Mark stepped forward, squatted down next to the lion’s head, and placed his hand on its mane to calm it. Simba still growled, but it let Mark touch it.
“Simba isn’t crazy,” Mark said coldly, holding the vial of poison up in front of the crowd and the police who had just arrived. “He’s just demanding justice.”
Mark turned to the sheriff who was pointing his gun at Simba. “Don’t shoot. This lion is guarding the crime scene.”
He pointed at the man. “This is Carl Jenkins. Ten years ago, he ran an illegal wildlife breeding farm on the Nevada border. I was part of the team that rescued Simba from him when he was just a three-month-old lion cub.”
Mark parted the thick fur on Simba’s neck, revealing a faint X-shaped scar. “This is the mark of the electric collar he used to torture cubs that refused to perform. Simba never forgot his scent. The smell of cheap perfume mixed with menthol cigarettes. And more importantly…”
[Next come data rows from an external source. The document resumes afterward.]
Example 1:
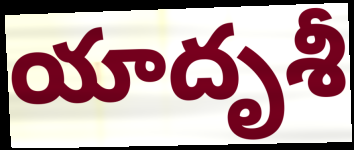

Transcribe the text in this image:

యాదృశీ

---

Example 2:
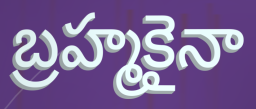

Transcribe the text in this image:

బ్రహ్మకైనా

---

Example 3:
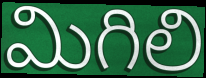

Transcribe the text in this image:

మిగిలి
Mark picked up the beef jerky that had fallen to the ground and sniffed it. “The smell of the poison he’d been sneaking into Simba’s cage every night for the past three months.”
Carl was speechless. He looked around, searching for an escape route, but hundreds of spectators were surrounding him, their eyes shifting from fear to anger.
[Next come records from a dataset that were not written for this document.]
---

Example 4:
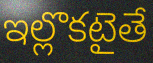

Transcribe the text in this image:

ఇల్లొకటైతే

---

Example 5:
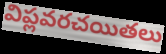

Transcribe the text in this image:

విప్లవరచయితలు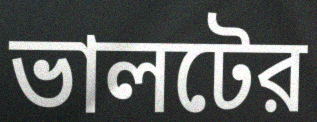
ভালটের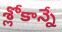
శ్లోకాన్నే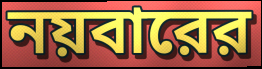
নয়বারের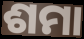
ଶମା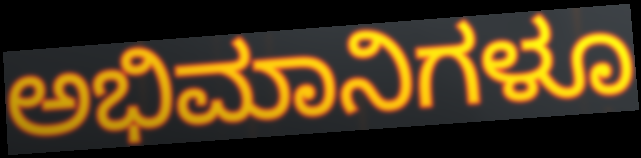
ಅಭಿಮಾನಿಗಳೂ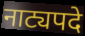
नाट्यपदे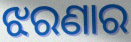
ଝରଣାରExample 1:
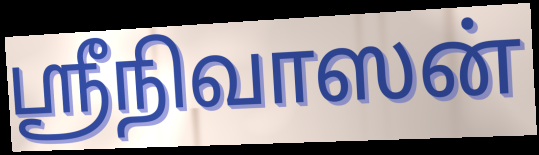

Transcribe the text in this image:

ஸ்ரீநிவாஸன்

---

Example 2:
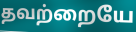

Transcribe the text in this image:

தவற்றையே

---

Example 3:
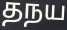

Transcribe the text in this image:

தநய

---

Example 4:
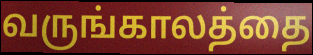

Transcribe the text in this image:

வருங்காலத்தை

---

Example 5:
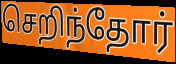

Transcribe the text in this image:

செறிந்தோர்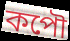
কপৌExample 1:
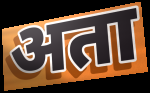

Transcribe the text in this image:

अता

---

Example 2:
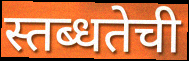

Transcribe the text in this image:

स्तब्धतेची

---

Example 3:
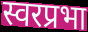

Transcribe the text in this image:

स्वरप्रभा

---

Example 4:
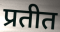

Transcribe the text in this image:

प्रतीत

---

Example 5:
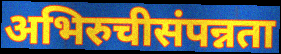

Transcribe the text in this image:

अभिरुचीसंपन्नता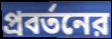
প্রবর্তনেরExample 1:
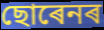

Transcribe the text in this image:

ছোৰেনৰ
“Why?” Mark growled. “Why did you do that?”
Carl knew there was no denying it. He sneered, a crooked smile. “For money, you fool. Your circus owes money to the bank. This land is zoned for a shopping mall. I represent the real estate company. If this lion kills someone—especially an innocent audience member like me—the circus will be shut down immediately, sued for bankruptcy, and we will buy the land for dirt cheap.”
“You poisoned it… to make it go crazy and kill you?” Mark couldn’t believe his ears.
“I was wearing body armor inside,” Carl spat. “I had it all figured out. It would just scratch me a few times, then the police would shoot it. I would be the victim, the circus would go out of business. Perfect plan.”
“There’s just one thing you didn’t count on,” Mark stood up, patting Simba on the head. “It’s the memory of elephants… and the vengeance of lions.”
Carl was wrong. He thought Simba was just a wild animal driven insane by poison. But he didn’t know that, during the nights of torture in the illegal farm ten years ago, Simba had imprinted the scent of his enemy into his bones.
When Carl threw the last poisoned meatball into Simba’s cage before the show to incite his rage, he accidentally awakened that memory. And when Simba stepped onto the stage, the pain from the torture didn’t make him lose his mind, but made him more focused than ever.
He didn’t see Mark – his foster father. He only saw his enemy. The one who caused this pain. The one sitting in the front row, exuding the scent of death.
And that jump wasn’t a loss of control. It was a jump of exacting punishment.
The police rushed in and handcuffed Carl Jenkins. He was dragged away to the boos and curses of the Texas crowd. The thin Kevlar armor inside his vest saved him from Simba’s claws, but not from a life sentence for animal cruelty and attempted murder (because if Simba had gone truly mad, he could have killed many others).
Mark knelt down on the dusty stage. Simba lay down beside him, breathing heavily, exhausted but at peace. His yellow eyes softened, and he nuzzled Mark’s calloused palm.
“Good job, son,” Mark whispered, tears streaming down his cheeks. “It’s over.”
The circus, after a few moments of terror, suddenly erupted in applause. Not for a circus act, but for a display of natural justice.
In a corner of the stands, a little boy pointed at Simba and said to his mother, “Mommy, that lion isn’t a monster. He’s a hero.”
And in the sweltering Texas heat, the legend of Simba – the lion who knows how to find evil – began to spread, saving the circus “The Dusty Star” from bankruptcy, because everyone wanted to see the “four-legged judge” in the flesh.